Bathygenys Temporal range: 37–34 Ma PreꞒ Ꞓ O S D C P T J K Pg N Pal. Eocene Oligo. Miocene P P (Chadronian, late Eocene)

Scientific classification
- Kingdom: Animalia
- Phylum: Chordata
- Class: Mammalia
- Order: Artiodactyla
- Family: †Merycoidodontidae
- Genus: †Bathygenys Douglass, 1901
- Type species: †Bathygenys alpha
- Species: B. alpha Douglass, 1901; B. hedlundae Schultz & Falkenbach, 1968; B. reevesi Wilson, 1971;
- Synonyms: Genus synonymy Megabathygenys Schultz & Falkenbach, 1968 ; Parabathygenys Schultz & Falkenbach, 1968 ; Species synonymy M. goorisi Schultz & Falkenbach, 1968 ; P. paralpha Schultz & Falkenbach, 1968 ;

= Bathygenys =

Extinct genus of mammals

Bathygenys is an extinct genus of oreodont within the family Merycoidodontidae and subfamily Oreonetinae, endemic to western North America. It lived during the late Eocene (Chadronian NALMA).

Like other oreodonts, Bathygenys was a herbivore which probably had a heavily-built body, short tail, short feet, and four-toed hooves. It was one of the earliest and smallest known oreodonts, with a relatively deep lower jaw and a small, rounded periotic bone. Bathygenys is used as the main mammalian index fossil of the Chadronian age.

== Species ==

=== B. alpha ===
The type species, B. alpha, was originally named based on lower jaw fragments from Pipestone Springs, a site in the Renova Formation of Montana dated to the middle Chadronian (about 35 Ma). The species was named by Carnegie Museum paleontologist Earl Douglass in 1901, who described these original fragments.
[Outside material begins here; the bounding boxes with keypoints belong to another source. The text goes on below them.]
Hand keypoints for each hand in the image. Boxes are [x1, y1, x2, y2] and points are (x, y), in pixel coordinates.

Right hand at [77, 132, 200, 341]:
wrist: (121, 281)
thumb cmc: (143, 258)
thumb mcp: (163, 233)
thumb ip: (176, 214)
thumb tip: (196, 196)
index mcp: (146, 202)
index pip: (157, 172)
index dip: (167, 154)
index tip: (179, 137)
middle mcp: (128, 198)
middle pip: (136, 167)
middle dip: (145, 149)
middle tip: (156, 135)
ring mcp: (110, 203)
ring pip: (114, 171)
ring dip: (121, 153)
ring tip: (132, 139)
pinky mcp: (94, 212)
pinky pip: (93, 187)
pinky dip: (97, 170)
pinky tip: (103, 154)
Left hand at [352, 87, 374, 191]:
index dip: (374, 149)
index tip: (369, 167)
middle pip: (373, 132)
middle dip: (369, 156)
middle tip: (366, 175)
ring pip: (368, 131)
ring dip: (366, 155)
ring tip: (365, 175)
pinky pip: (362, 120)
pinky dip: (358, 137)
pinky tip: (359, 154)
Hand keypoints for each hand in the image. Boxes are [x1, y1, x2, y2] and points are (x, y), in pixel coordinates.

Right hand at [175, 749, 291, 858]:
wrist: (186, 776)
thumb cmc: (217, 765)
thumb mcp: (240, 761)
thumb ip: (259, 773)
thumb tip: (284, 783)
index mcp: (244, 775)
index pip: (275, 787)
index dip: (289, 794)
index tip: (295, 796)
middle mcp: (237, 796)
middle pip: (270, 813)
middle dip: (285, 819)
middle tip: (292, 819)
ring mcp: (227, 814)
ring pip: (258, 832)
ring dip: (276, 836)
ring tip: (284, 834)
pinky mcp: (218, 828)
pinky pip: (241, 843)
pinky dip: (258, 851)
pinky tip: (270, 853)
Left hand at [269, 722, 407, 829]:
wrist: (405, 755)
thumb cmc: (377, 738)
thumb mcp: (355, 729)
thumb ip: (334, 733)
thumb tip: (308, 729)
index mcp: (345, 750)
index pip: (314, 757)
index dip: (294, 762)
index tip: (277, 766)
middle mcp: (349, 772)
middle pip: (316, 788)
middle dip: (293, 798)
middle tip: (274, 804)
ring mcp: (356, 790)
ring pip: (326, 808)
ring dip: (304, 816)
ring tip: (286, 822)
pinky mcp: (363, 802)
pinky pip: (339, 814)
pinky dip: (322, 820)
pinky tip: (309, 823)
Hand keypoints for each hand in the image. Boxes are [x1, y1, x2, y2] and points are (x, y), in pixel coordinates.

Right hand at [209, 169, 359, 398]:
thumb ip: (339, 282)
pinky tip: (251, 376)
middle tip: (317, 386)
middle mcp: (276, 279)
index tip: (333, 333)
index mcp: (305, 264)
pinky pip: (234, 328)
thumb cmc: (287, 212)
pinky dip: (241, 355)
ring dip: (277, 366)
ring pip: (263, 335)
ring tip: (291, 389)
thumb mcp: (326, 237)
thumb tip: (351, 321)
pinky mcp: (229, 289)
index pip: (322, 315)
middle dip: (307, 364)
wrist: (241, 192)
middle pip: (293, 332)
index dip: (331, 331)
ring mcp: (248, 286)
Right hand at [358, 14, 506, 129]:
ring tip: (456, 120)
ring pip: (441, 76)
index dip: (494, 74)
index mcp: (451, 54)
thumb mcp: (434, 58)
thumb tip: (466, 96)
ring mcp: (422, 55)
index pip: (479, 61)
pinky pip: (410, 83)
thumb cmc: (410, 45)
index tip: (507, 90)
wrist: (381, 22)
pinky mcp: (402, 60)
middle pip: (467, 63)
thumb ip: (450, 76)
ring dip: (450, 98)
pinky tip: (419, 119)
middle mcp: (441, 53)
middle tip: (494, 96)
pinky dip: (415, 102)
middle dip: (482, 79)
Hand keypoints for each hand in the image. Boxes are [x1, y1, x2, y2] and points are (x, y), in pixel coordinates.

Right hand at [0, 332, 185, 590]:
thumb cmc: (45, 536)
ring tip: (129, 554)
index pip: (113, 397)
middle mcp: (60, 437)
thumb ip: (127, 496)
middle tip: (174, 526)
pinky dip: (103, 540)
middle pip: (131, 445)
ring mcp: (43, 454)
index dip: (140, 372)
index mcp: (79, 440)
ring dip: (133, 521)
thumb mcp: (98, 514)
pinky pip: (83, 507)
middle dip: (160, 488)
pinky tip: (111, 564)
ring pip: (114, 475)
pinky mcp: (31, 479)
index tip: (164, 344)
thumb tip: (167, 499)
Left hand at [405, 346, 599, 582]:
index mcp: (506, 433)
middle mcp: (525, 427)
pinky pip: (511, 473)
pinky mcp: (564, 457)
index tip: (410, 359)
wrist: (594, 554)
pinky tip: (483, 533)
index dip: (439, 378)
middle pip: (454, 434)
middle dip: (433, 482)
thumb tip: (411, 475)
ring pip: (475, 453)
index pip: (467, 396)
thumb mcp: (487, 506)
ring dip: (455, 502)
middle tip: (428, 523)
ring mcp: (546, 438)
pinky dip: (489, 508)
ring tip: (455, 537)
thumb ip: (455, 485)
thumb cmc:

William Diller Matthew (1903), from the American Museum of Natural History, also collected some skull material from the site, though the AMNH fossils have subsequently been lost.

More extensive fossils of B. alpha are known from the White River Formation of Wyoming, particularly the Flagstaff Rim and Ledge Creek areas of Natrona County and the Yoder local fauna of Goshen County. "Megabathygenys goorisi" from Ledge Creek is probably a junior synonym of B. alpha.

Bathygenys fossils have also been reported from the Calf Creek local fauna (Cypress Hills Formation) in Saskatchewan and the Kings Canyon site (White River Formation) in Colorado.

=== B. hedlundae ===
B. hedlundae is the smallest Bathygenys species, and is only found in middle Chadronian beds at Flagstaff Rim in Wyoming. Originally considered a subspecies of B. alpha, it can be distinguished by a deeper preorbital fossa. Parabathygenys paralpha is a junior synonym of this species.

=== B. reevesi ===
B. reevesi is the largest Bathygenys species, and the most abundant, with numerous fossils from the Little Egypt local fauna in the Chambers Tuff of Presidio County, Texas. This also makes it the oldest Bathygenys species, since the Little Egypt local fauna is earliest Chadronian in age (~37 Ma). Bathygenys fossils from other Chadronian local faunas in the area (Airstrip and Ash Springs in the Capote Mountain Tuff of Texas, Rancho Gaitan in Chihuahua) also appear to be B. reevesi.